Given a sorted array arr[] and a number x, write a function that counts the occurrences of x in arr[]. Expected time complexity is O(Logn)
Examples:
Input: arr[] = {1, 1, 2, 2, 2, 2, 3,}, x = 2 Output: 4 // x (or 2) occurs 4 times in arr[]

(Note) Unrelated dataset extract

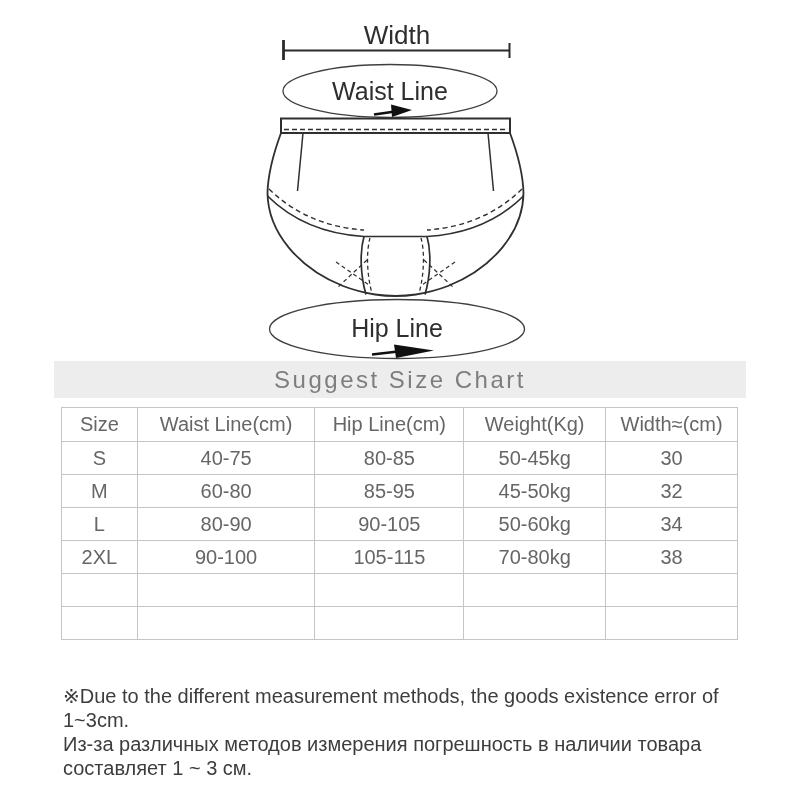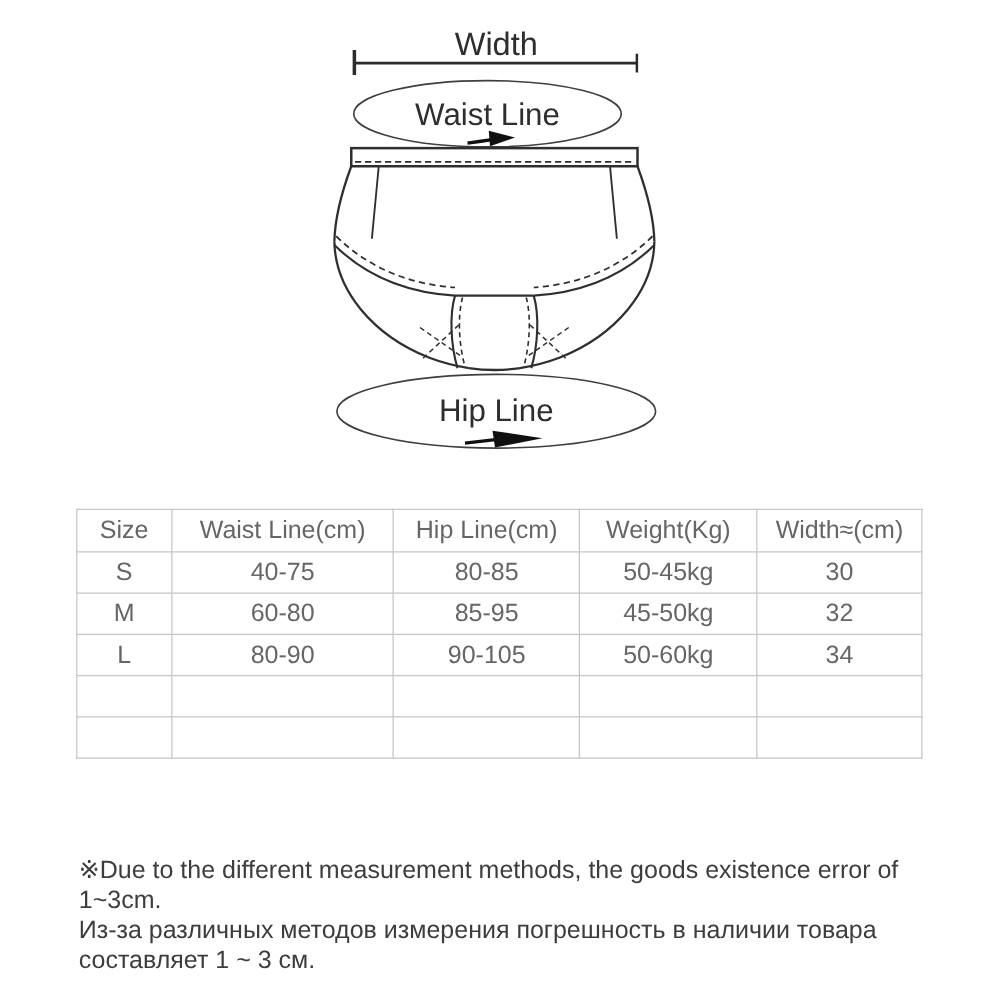"Suggest Size Chart" div.title-band { html: none -> <div> <span>Suggest Size Chart</span> </div> }
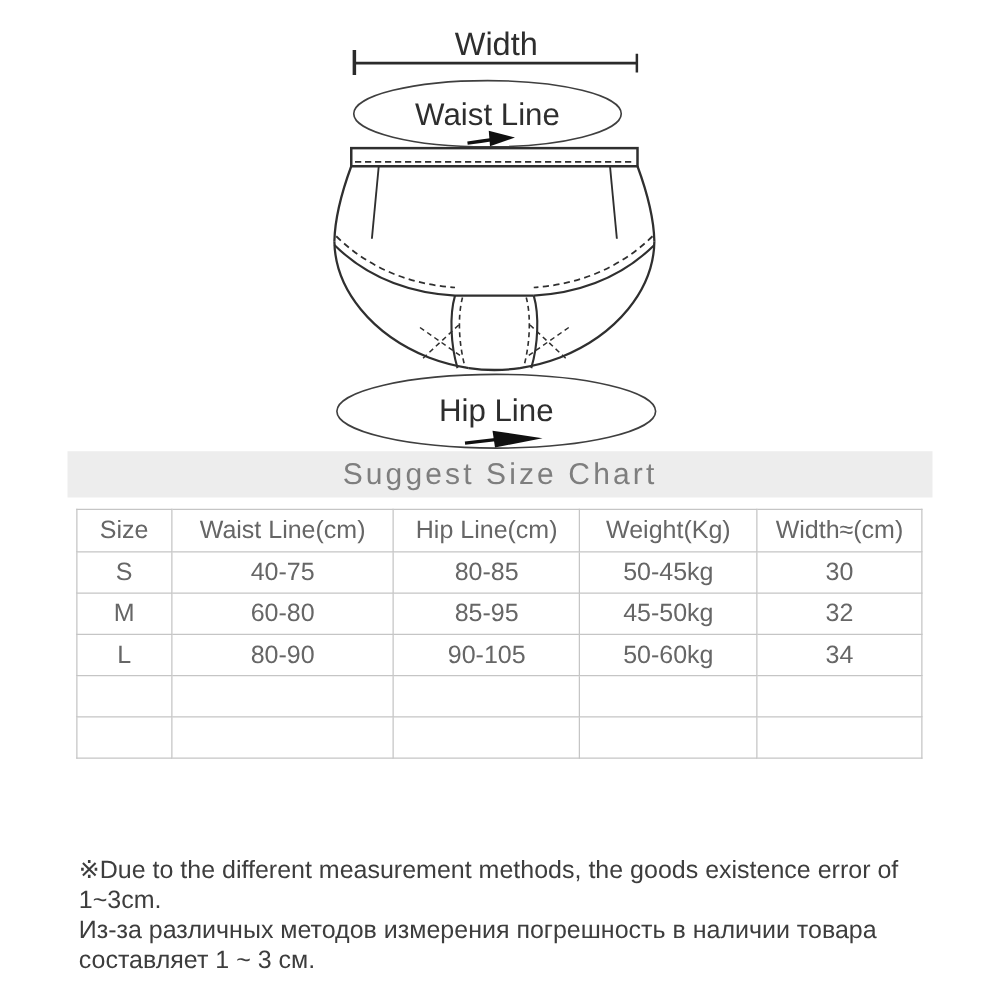"2XL" tr { html: none -> <tr> <td>2XL</td> <td>90-100</td> <td>105-115</td> <td>70-80kg</td> <td>38</td> </tr> }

Input: arr[] = {1, 1, 2, 2, 2, 2, 3,}, x = 3 Output: 1
Input: arr[] = {1, 1, 2, 2, 2, 2, 3,}, x = 1 Output: 2
Input: arr[] = {1, 1, 2, 2, 2, 2, 3,}, x = 4 Output: -1 // 4 doesn't occur in arr[]
#include<iostream>
using namespace std;
int binary(int a[],int l,int r,int x){
if(l<=r){ //using binary search
int m=(l+r)/2;
if (a[m]==x)
return 1+binary(a,l,m-1,x)+binary(a,m+1,r,x);
if (a[m]>x)
return binary(a,l,m-1,x);
return binary(a,m+1,r,x);
}
return 0;
}
int main(){
int n,x;
cin>>n;
int a[n];
for(int i=0;i<n;i++)
cin>>a[i];
cin>>x;
int count=binary(a,0,n-1,x);
cout<<"Frequency is: "<<count;
}